§ Problem requirements
Copy out the text of all the material below word for word, omitting the pictures.

>> Begin

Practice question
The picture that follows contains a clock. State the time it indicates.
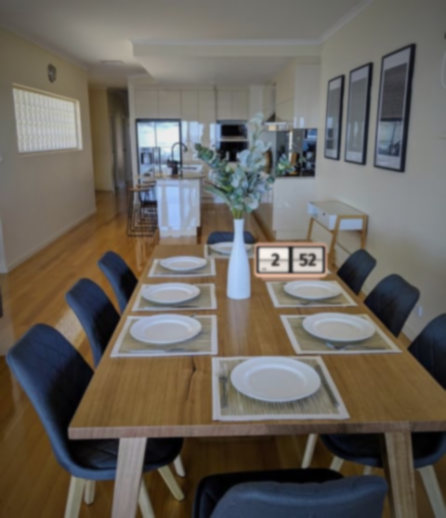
2:52
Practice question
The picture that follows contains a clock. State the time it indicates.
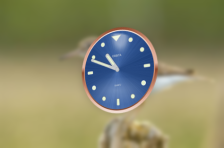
10:49
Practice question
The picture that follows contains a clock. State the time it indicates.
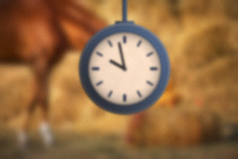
9:58
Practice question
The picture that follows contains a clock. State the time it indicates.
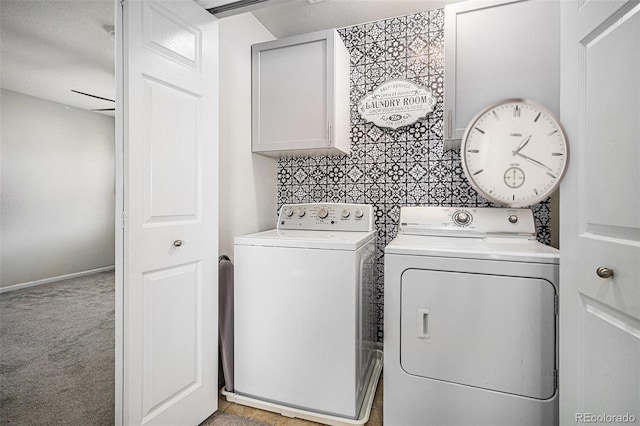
1:19
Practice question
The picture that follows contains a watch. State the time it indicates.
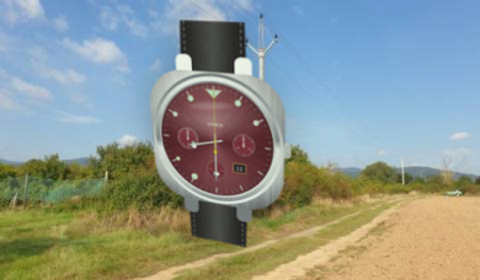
8:30
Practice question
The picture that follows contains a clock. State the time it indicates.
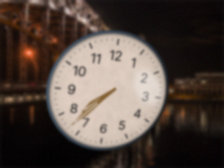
7:37
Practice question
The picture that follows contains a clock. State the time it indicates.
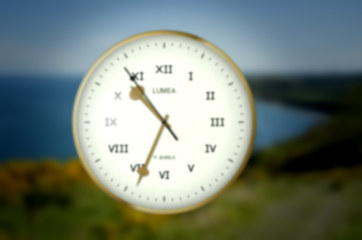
10:33:54
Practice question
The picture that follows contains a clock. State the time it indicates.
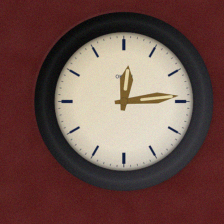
12:14
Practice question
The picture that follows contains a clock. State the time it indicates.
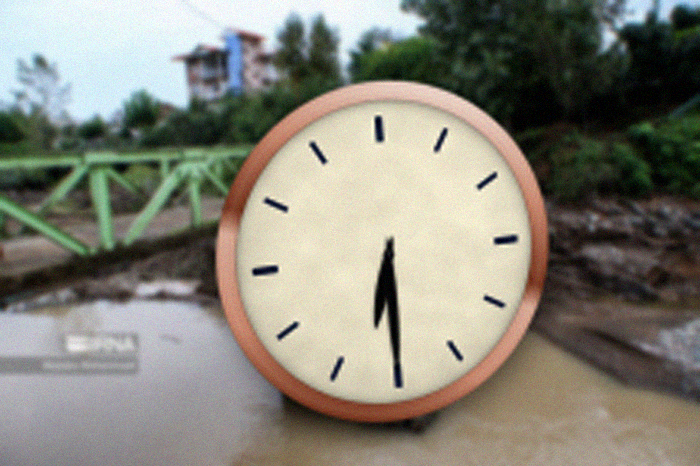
6:30
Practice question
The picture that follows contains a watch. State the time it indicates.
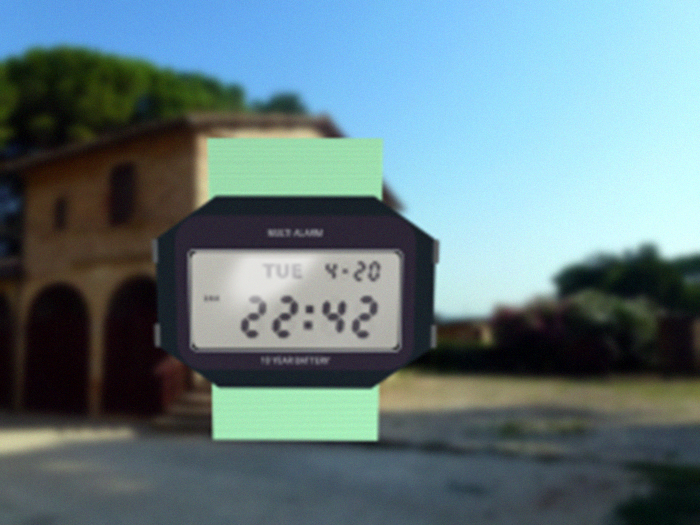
22:42
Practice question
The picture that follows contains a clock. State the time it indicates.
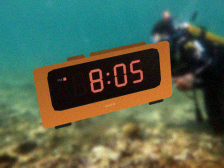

>> End

§ Task output
Practice question
The picture that follows contains a clock. State the time it indicates.
2:52
Practice question
The picture that follows contains a clock. State the time it indicates.
10:49
Practice question
The picture that follows contains a clock. State the time it indicates.
9:58
Practice question
The picture that follows contains a clock. State the time it indicates.
1:19
Practice question
The picture that follows contains a watch. State the time it indicates.
8:30
Practice question
The picture that follows contains a clock. State the time it indicates.
7:37
Practice question
The picture that follows contains a clock. State the time it indicates.
10:33:54
Practice question
The picture that follows contains a clock. State the time it indicates.
12:14
Practice question
The picture that follows contains a clock. State the time it indicates.
6:30
Practice question
The picture that follows contains a watch. State the time it indicates.
22:42
Practice question
The picture that follows contains a clock. State the time it indicates.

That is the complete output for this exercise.